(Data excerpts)
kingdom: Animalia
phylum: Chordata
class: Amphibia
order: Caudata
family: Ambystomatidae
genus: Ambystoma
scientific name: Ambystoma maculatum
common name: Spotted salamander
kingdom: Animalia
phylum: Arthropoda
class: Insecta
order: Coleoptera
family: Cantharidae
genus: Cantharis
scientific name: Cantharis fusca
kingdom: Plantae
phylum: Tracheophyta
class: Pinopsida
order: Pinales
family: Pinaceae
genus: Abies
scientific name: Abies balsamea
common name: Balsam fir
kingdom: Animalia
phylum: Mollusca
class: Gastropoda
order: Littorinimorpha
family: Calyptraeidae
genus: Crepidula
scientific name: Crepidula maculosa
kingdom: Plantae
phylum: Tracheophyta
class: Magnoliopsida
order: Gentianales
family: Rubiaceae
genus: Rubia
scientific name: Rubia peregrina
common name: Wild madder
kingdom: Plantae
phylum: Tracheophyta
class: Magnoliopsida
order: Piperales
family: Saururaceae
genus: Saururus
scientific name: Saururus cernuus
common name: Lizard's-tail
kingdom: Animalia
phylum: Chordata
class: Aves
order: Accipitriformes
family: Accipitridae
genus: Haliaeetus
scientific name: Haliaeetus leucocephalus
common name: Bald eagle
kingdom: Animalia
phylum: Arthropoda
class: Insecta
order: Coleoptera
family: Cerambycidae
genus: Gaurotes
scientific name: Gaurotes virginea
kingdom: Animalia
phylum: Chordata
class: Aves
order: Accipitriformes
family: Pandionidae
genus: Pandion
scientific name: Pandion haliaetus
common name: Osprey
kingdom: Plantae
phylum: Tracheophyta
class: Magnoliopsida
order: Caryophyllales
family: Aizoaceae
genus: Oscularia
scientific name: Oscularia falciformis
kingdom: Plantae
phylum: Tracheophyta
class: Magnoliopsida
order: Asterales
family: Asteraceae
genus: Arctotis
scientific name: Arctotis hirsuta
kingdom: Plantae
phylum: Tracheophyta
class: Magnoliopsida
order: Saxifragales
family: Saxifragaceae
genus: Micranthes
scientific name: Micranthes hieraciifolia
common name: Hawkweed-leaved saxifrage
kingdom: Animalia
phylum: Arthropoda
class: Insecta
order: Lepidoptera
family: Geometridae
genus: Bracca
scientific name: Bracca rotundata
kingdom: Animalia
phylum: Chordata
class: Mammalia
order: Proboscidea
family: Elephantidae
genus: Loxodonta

_Written problem_
Reproduce every line of the entries above word for word, keeping them in the same order.

_Result for this exercise_
kingdom: Animalia
phylum: Chordata
class: Amphibia
order: Caudata
family: Ambystomatidae
genus: Ambystoma
scientific name: Ambystoma maculatum
common name: Spotted salamander
kingdom: Animalia
phylum: Arthropoda
class: Insecta
order: Coleoptera
family: Cantharidae
genus: Cantharis
scientific name: Cantharis fusca
kingdom: Plantae
phylum: Tracheophyta
class: Pinopsida
order: Pinales
family: Pinaceae
genus: Abies
scientific name: Abies balsamea
common name: Balsam fir
kingdom: Animalia
phylum: Mollusca
class: Gastropoda
order: Littorinimorpha
family: Calyptraeidae
genus: Crepidula
scientific name: Crepidula maculosa
kingdom: Plantae
phylum: Tracheophyta
class: Magnoliopsida
order: Gentianales
family: Rubiaceae
genus: Rubia
scientific name: Rubia peregrina
common name: Wild madder
kingdom: Plantae
phylum: Tracheophyta
class: Magnoliopsida
order: Piperales
family: Saururaceae
genus: Saururus
scientific name: Saururus cernuus
common name: Lizard's-tail
kingdom: Animalia
phylum: Chordata
class: Aves
order: Accipitriformes
family: Accipitridae
genus: Haliaeetus
scientific name: Haliaeetus leucocephalus
common name: Bald eagle
kingdom: Animalia
phylum: Arthropoda
class: Insecta
order: Coleoptera
family: Cerambycidae
genus: Gaurotes
scientific name: Gaurotes virginea
kingdom: Animalia
phylum: Chordata
class: Aves
order: Accipitriformes
family: Pandionidae
genus: Pandion
scientific name: Pandion haliaetus
common name: Osprey
kingdom: Plantae
phylum: Tracheophyta
class: Magnoliopsida
order: Caryophyllales
family: Aizoaceae
genus: Oscularia
scientific name: Oscularia falciformis
kingdom: Plantae
phylum: Tracheophyta
class: Magnoliopsida
order: Asterales
family: Asteraceae
genus: Arctotis
scientific name: Arctotis hirsuta
kingdom: Plantae
phylum: Tracheophyta
class: Magnoliopsida
order: Saxifragales
family: Saxifragaceae
genus: Micranthes
scientific name: Micranthes hieraciifolia
common name: Hawkweed-leaved saxifrage
kingdom: Animalia
phylum: Arthropoda
class: Insecta
order: Lepidoptera
family: Geometridae
genus: Bracca
scientific name: Bracca rotundata
kingdom: Animalia
phylum: Chordata
class: Mammalia
order: Proboscidea
family: Elephantidae
genus: Loxodonta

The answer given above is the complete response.